As condições de trabalho e a questão da segurança na unidade local foram alguns pontos discutidos ontem, durante assembléia organizado pelo Sintraemfa na Febem local. O evento reuniu mais de 20 funcionários, de acordo com diretor de negociações coletivas do sindicato, Antônio Gilberto da Silva.
Segundo ele, desde novembro, quatro funcionários da Febem de Bauru sofreram agressões leves e outros quatro foram agredidos gravemente por menores infratores reclusos na instituição. Entre eles, o agente de apoio da Febem e diretor-geral do Sintraemfa, Heitor Theodoro. Ele conta que o fato teria ocorrido em 19 de novembro, quando Theodoro tentava separar uma briga interna na unidade de Bauru.
“Havia 12 adolescentes em uma ala e eles foram pegar outro adolescente. No momento eu estava sozinho e quando fui agir em defesa desse adolescente, fui agredido. Tive o tornozelo torcido e os ligamentos rompidos, além do fator psicológico abalado”, diz Heitor. “Tive que fazer cirurgia, fiquei um mês e meio de cama e emagreci 12 quilos”, completa. Desde o ocorrido, ele está afastado por seis meses para recuperação.
A assessoria de imprensa da Febem afirma que oito funcionários da unidade de Bauru estão afastados por licença médica, mas não confirma se eles sofreram agressões. Segundo a assessoria, as denúncias de agressão em todas as unidades são apuradas pela Corregedoria da Febem e pelo Ministério Público. É instaurado um inquérito para ouvir os envolvidos e o processo é mantido em sigilo. No final, a resolução do caso é publicada no Diário Oficial do Estado.
Funcionários
O Sintraemfa reclama que além das agressões, o número de funcionários na Febem de Bauru provoca fragilidade da segurança na unidade. Segundo Antônio Silva, a unidade local possui 80 funcionários e cerca de 18 estão afastados por problemas de saúde. “Na atividade direta com os adolescentes existem quatro trabalhadores por plantão. Deveria ter, por plantão, em média 20 agentes de apoio”, aponta.

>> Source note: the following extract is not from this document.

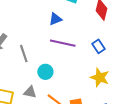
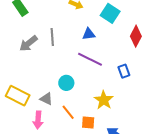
gray line: (24, 54) -> (52, 37), moved
yellow star: (100, 77) -> (104, 100), moved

“Isso está gerando um descontentamento na categoria, fragilizando a questão da segurança e colocando em risco a vida do adolescente. Mas a responsabilidade não é do diretor da unidade de Bauru porque ele tem tido empenho para resolver o problema, mas da direção da Febem em São Paulo”, destaca Silva.
A assessoria de imprensa da Febem contesta as informações e afirma que a unidade local possui 98 funcionários. Destes, oito estão afastados por licença médica. O órgão diz ainda que não faltam trabalhadores na Febem.
Alerta
O diretor de negociações coletivas alerta para o risco de rebeliões nos próximos dias em Bauru. “Estamos num período crítico, que é o Carnaval. O número de funcionários está reduzido e a molecada pode começar a se organizar”, diz Silva.
A assessoria de imprensa da Febem afirma que as datas festivas podem aumentar a ansiedade dos internos, mas o fator não implica em rebeliões. Segundo o órgão, nas semanas que antecedem o Carnaval, a Febem aumentou o número de atividades esportivas e o contato com as famílias dos adolescentes infratores para tentar diminuir a ansiedade dos internos.
Durante todo o período do Carnaval, uma viatura policial estará de plantão na Febem de Bauru para garantir a segurança. A unidade local tem capacidade para 72 menores infratores. Ontem, havia 73 internos na unidade.